Now is a good time to remind everyone expressing shock at the death of 22 Mumbaikars in a stampede at the Elphinstone Road railway station that the daily death toll on the city’s suburban railway network is between nine and 10, on average. These people die trying to get home or to work, falling off when a fingertip grip in an overcrowded train loosens, or slipping into the gap between the train and platform, or taking a desperate shortcut across the rail tracks to avoid a foot overbridge not unlike the site of Friday’s tragedy.
That citizens in Mumbai, urbs prima in Indis, die simply trying to get to work or back home is curiously not provocation for daily outrage.
If anything, Mumbai’s trains and their commuters’ can-do attitude have long been romanticised in tiresome accounts of the “spirit of Mumbai” that gloss over the defeated, dejected faces of the millions on board who face everyday dangers that range from suffocation to ripped kurtas, sexual assault to physical injury.
The numbers are now well known: Overcrowding on trains ranges from 100% to 130%. Peak hour density for standing passengers averages 12 persons on every square metre of space.
Commuters risk their lives to get to work because there is no alternative, not because of some sentimental notion of how Mumbaikars overcome adversity while whistling Yeh Hai Mumbai Meri Jaan under their breath. Train brawls, gangs of bullies on board, pickpockets, the absence of clean toilets at stations, roaches in compartments, are so commonplace, part of the humdrum, as to mostly not merit remonstrance with railway authorities.
Exactly a year ago, senior railway and state officials, and elected representatives met to formulate an “action plan” to make the daily railway commute safer for Mumbaikars. Accidents would be down by 50% within two years, MP Kirit Somaiya promised. A year has passed, and little is known about that action plan’s progress, except that it was to involve ensuring that the height of all suburban platforms is flush with train footboards, building pedestrian subways, installing escalators and checking incidents of trespassing (crossing the tracks).
Much of this was to be done by March next year. Meanwhile, since January this year, 2,166 people have died in suburban railway accidents, keeping the daily average death toll at 8.
Expectations are high from Railway Minister Piyush Goyal, the second successive Mumbaikar to hold the portfolio. But Goyal’s grand “Dussehra gift” to Mumbaikars — 60 new services, whose announcement had to be hastily cancelled on Friday — actually comes at the cost of further stretching resources that are already at breaking point — in this case the strength of motormen. Officials have already expressed concerns about staff shortage.
Such ad hocism is actually a recurring feature of infrastructure planning in the financial capital — for public memory is short, and winging it is expedient.
In 2011, when the then government scrapped the Worli-Haji Ali Sealink (it was not just proposed at that point, but contracted out for construction), the proposed alternative was a coastal road, a “Western Freeway”, to be built on minimally reclaimed land and on stilts, hugging the coastline but causing minimum damage to mangroves, with a couple of small bridges along the route.
With an aggressive deadline of five years, it was to be a costsaving marvel — Rs 100 cr per km instead of the Rs 600 cr per km that the Sealink would cost. Six years on, the latest on that project is that it will now cost Rs 12,000 crore, or about Rs 330 per km. Work could begin by March next year, well in time for the 2019 polls. Incidentally, to work around protests by residents of the seaside localities on the west coast, sea links connecting Bandra-Juhu-Versova are back on the drawing board as part of this Western Freeway.
If road infrastructure is deemed expensive and non-inclusive, catering only to car-owners, mass transit projects haven’t fared better.
In 2004, when a Rs 1,100-crore project for a ferry route connecting Borivali and Nariman Point was contracted out, it was already delayed.
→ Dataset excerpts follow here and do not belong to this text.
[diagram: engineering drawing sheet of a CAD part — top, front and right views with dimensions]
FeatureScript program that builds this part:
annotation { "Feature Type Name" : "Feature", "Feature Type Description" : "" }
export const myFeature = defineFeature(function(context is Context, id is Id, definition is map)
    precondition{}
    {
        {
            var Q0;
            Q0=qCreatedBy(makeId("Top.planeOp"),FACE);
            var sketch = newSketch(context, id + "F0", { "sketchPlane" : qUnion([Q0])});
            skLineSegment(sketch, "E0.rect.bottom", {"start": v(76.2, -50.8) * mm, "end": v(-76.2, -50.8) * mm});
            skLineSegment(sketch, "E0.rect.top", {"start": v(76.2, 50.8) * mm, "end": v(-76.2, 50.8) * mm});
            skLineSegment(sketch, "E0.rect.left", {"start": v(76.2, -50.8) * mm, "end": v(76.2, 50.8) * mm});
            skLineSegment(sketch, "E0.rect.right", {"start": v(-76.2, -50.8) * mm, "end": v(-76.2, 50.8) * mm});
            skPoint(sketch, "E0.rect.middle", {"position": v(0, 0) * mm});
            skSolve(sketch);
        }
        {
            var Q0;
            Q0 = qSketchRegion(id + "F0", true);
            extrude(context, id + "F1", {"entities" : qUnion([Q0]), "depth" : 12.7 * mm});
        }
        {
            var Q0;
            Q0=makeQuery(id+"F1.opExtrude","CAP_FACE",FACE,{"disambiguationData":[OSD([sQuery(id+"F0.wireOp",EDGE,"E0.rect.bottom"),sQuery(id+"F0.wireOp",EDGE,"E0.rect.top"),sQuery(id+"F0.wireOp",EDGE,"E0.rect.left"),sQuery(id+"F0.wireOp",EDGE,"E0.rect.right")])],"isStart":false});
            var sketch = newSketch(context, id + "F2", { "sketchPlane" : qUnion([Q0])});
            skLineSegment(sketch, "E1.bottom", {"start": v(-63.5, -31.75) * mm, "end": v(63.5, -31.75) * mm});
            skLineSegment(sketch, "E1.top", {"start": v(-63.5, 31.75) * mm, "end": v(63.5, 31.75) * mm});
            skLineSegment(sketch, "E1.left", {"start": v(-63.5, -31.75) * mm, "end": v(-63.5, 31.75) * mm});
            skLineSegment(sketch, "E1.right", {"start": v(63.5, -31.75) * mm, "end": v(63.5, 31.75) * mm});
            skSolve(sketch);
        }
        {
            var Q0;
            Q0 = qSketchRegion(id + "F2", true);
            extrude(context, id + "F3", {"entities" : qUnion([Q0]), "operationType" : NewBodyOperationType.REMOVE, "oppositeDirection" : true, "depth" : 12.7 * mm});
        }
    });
The deal then fell through in 2008, was re-tendered and, in the nine years since, has passed from the hands of the Maharashtra State Road Development Corporation to the Mumbai Maritime Board, and has run into environmental law hurdles.
The estimated cost is now Rs 2,000 crore. Work on the Borivali jetty was to start in October 2017, but that deadline stands deferred. Neither agency has any freshly updated data on anticipated ridership.
The Metro Rail network, planned through the 80s and 90s, is finally being built — with multiple routes under simultaneous construction, and promising a painful gestation. It is, nevertheless, the single big city mass transit project that can extensively mitigate the commuting problems of Mumbaikars. But even with the Metro, continuing protests from some suburbs are evidence of the absence of participatory processes in infrastructure planning.
Senior urban planner Sulakshana Mahajan says the only solution is to put all of Mumbai’s transportation infrastructure and operations in the hands of experts, “like a patient in an ICU where nobody but the most qualified doctors are allowed to touch any part of the patient’s body”, remove political interference and politically expedient decisionmaking entirely, and work step-by-step on a masterplan that will hold good for the next 50 years.
Most Mumbaikars will be willing to wager anything that such radical ideas die as routinely as passengers on Mumbai locals.